They’ve perfected their recipe for harm: Their profit-increasing strategies constitute a vicious cycle where lower wages and benefits for workers, high employee turnover, insufficient training, and chronic understaffing can lead to mistreatment of inmates, increased violence, security concerns, and riots. Profit-focused measures that affect inmates, such as withholding medical care or inadequate nutrition, add to the volatility to prisons, which, in turn, has led to dangerous working conditions for correctional staff. As a result,  private prisons are more violent than state-run facilities, with twice as many inmate-on-staff assaults and 28% more inmate-on-inmate assaults. A 2010 state inpestor general report stated that the La Palma Correctional Center, a CA prison located in AZ,  abused solitary confinement regulations, provided insuffient services and had numerous security issues.

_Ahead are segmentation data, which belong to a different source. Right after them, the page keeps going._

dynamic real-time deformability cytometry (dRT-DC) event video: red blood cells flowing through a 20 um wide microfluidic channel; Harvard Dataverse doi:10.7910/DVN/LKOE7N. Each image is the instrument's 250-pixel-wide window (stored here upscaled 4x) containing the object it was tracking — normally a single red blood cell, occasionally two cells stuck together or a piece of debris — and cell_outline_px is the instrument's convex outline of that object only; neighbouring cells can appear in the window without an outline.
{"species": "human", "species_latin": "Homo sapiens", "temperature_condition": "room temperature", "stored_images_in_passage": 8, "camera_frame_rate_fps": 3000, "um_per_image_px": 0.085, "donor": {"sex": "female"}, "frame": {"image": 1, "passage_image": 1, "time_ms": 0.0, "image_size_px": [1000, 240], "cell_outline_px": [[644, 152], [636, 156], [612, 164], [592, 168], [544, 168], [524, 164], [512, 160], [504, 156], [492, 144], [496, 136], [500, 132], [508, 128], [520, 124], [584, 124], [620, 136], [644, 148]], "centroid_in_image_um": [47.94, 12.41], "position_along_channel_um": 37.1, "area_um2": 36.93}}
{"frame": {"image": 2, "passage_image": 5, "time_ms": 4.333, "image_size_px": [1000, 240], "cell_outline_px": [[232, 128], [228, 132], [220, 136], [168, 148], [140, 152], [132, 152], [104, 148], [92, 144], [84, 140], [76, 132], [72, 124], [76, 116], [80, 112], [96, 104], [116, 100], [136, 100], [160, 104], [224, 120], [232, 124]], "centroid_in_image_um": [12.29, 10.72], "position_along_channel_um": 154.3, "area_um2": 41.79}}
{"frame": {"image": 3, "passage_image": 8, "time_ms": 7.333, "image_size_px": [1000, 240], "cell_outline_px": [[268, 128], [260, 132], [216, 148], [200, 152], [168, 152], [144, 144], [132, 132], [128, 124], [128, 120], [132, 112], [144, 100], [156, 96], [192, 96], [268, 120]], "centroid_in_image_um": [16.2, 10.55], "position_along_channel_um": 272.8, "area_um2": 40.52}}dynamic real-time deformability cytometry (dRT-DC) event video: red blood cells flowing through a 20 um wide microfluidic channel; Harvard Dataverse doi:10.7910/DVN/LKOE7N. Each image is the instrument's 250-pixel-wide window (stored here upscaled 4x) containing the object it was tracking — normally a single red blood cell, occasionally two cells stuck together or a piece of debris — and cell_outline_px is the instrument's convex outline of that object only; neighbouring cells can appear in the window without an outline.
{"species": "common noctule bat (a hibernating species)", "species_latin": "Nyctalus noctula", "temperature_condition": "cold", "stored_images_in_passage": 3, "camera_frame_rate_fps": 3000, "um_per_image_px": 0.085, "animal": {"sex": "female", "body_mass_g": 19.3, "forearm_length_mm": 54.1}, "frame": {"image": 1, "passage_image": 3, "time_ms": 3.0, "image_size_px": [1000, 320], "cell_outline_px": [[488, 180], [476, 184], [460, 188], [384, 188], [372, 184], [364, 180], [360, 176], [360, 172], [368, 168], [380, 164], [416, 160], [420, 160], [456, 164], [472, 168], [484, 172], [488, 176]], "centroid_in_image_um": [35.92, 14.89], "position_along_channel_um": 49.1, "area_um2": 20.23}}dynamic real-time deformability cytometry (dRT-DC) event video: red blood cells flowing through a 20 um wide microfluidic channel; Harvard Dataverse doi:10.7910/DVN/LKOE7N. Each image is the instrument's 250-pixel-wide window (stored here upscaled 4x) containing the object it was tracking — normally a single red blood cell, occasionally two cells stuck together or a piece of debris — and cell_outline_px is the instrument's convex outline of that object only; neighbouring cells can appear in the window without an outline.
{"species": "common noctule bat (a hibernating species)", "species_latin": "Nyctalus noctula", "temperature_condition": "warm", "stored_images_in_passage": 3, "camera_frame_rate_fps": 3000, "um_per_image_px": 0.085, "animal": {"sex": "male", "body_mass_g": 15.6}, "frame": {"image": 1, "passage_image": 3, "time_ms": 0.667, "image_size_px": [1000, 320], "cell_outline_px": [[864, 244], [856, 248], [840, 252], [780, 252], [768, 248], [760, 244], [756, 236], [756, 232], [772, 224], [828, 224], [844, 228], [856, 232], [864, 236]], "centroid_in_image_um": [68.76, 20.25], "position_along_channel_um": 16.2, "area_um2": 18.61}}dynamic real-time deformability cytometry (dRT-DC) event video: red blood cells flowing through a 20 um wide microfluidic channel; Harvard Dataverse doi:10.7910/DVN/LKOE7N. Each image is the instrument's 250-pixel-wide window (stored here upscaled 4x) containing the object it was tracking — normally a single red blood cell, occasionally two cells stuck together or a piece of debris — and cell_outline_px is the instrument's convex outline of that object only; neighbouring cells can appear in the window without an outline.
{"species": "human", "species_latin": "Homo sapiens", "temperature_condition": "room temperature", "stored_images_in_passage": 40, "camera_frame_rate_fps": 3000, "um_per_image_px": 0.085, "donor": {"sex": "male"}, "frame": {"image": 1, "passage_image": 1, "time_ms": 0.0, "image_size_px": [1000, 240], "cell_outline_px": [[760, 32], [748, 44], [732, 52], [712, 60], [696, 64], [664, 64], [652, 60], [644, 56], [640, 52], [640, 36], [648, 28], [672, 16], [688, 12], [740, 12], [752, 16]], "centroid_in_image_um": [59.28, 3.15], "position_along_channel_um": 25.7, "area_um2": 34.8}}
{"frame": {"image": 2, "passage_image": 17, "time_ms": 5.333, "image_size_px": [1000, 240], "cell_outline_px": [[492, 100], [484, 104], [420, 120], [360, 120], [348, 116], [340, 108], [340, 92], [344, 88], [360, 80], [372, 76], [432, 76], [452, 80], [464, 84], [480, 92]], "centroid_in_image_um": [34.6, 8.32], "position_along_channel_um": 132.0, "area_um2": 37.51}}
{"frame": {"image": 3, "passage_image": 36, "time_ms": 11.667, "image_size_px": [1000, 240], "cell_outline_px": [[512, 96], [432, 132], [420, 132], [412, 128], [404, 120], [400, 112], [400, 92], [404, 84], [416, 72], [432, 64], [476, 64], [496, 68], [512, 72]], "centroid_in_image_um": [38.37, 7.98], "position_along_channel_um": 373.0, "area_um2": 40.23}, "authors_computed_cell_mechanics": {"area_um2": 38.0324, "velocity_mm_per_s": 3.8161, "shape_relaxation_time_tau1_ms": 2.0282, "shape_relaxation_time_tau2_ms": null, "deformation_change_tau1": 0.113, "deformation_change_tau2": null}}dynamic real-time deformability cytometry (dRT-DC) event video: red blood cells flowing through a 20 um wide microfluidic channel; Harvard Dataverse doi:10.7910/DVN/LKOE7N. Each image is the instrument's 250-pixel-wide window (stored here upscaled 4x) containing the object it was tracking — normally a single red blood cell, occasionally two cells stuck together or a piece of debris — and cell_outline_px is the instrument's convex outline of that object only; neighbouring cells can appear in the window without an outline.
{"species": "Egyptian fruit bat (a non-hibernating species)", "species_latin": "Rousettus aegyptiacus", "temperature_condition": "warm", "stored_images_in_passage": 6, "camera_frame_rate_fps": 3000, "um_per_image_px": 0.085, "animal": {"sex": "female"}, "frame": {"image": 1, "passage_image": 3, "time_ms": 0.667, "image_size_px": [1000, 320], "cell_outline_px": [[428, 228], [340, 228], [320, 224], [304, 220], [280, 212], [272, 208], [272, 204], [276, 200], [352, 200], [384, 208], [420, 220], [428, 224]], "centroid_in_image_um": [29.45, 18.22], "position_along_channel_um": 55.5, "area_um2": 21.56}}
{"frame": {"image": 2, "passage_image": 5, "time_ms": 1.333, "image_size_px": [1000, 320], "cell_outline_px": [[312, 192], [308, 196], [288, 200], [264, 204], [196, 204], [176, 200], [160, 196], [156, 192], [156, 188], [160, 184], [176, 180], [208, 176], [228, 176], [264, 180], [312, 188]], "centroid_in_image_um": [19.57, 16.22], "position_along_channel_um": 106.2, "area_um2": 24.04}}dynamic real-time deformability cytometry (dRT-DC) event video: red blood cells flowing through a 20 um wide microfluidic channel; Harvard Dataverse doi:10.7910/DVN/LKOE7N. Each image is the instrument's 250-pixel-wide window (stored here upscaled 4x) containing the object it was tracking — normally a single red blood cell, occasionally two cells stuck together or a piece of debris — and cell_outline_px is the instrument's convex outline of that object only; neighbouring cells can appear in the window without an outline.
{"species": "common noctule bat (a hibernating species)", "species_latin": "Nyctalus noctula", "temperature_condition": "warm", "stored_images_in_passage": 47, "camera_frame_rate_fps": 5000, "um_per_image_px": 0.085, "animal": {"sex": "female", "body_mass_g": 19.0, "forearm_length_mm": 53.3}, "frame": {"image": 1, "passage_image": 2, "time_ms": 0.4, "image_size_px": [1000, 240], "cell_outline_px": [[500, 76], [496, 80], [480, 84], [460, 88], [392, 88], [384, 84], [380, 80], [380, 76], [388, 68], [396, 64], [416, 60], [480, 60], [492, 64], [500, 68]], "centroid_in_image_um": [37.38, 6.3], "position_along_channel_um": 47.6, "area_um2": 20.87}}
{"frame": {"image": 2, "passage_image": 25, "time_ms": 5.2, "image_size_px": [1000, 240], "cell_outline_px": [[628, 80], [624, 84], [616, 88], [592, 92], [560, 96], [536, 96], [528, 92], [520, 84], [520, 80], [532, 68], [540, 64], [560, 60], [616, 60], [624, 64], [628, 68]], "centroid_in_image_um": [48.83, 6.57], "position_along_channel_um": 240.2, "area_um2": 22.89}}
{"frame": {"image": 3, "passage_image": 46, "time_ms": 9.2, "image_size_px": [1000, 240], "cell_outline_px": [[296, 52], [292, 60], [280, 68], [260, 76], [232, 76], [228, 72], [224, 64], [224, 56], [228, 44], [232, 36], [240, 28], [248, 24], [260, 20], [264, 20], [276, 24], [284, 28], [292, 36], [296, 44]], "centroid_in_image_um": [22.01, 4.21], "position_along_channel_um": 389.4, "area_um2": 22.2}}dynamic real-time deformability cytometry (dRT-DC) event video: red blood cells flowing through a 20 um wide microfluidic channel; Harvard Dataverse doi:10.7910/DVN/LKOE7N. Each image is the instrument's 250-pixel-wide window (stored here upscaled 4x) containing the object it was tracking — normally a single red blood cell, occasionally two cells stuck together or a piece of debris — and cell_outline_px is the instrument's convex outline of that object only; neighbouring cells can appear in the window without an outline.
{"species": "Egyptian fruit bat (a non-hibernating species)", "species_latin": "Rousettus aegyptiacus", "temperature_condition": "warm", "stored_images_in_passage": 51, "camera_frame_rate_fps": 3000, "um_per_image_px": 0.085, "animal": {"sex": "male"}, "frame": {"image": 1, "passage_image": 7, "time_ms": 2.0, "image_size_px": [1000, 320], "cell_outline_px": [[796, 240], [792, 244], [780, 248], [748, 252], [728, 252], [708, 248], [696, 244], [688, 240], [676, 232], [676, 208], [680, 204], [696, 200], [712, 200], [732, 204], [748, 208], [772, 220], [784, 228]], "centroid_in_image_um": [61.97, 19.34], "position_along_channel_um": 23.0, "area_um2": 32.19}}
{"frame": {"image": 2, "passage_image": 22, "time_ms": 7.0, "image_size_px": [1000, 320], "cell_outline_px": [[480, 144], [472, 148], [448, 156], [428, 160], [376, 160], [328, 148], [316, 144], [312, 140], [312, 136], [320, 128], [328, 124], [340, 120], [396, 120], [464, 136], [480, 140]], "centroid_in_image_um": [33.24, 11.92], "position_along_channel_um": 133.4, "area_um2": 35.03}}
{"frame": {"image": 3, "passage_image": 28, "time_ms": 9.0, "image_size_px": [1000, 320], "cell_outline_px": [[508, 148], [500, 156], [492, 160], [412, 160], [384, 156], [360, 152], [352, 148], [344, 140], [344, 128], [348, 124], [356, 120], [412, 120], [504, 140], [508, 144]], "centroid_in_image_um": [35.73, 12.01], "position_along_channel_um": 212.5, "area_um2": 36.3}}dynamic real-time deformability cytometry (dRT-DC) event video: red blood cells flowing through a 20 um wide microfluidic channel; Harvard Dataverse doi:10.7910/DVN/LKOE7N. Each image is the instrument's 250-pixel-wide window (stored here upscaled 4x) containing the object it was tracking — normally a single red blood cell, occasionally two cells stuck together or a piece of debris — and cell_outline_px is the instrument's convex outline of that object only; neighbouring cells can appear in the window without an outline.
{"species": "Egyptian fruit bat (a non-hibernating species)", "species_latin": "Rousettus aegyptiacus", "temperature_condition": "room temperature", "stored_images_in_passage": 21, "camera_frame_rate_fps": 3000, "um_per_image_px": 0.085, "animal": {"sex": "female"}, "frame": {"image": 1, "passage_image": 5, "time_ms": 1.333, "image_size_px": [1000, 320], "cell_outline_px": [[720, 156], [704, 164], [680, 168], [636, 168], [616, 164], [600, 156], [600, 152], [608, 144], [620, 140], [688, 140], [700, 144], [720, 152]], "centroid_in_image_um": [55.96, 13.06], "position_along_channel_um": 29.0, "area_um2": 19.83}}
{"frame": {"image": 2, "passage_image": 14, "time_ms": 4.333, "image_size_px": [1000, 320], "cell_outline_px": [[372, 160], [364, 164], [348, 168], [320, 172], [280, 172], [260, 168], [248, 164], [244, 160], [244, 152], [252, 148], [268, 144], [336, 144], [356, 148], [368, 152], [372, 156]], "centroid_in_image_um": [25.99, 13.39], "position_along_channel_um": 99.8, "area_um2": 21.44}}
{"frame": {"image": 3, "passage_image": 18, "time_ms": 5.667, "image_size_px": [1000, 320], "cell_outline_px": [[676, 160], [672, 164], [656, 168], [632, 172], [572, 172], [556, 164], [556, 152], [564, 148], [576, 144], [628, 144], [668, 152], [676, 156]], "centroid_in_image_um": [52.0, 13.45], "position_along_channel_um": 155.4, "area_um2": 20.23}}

No one is watching them: They are, for some reason, also exempt from basic oversight, such as the federal Freedom of Information Act and the California Public Records Act. Both GEO and Core Civics have been sued for substandard medical care and treatment of inmates. A 2016 Justice Department report verified the inadequate care. CoreCivic’s history also includes allegations of falsifying records, fraudulently billing Medicaid, violating labor laws, and all around “cutting-corners.” Boom and bust cycles in prison population cause financial ruin for some small towns.

Their main premise isn’t true. They don’t actually save much, if any, money. An investigation into AZ prisons showed that not only did private prisons generally cost the same as state-run facilities, but sometimes costing up to $1,600 more per inmate a year. And like charter school operators, private prisons also push down costs by picking and choosing who they take, in their case by leaving  seriously ill prisoners or violent ones for state-run prisons.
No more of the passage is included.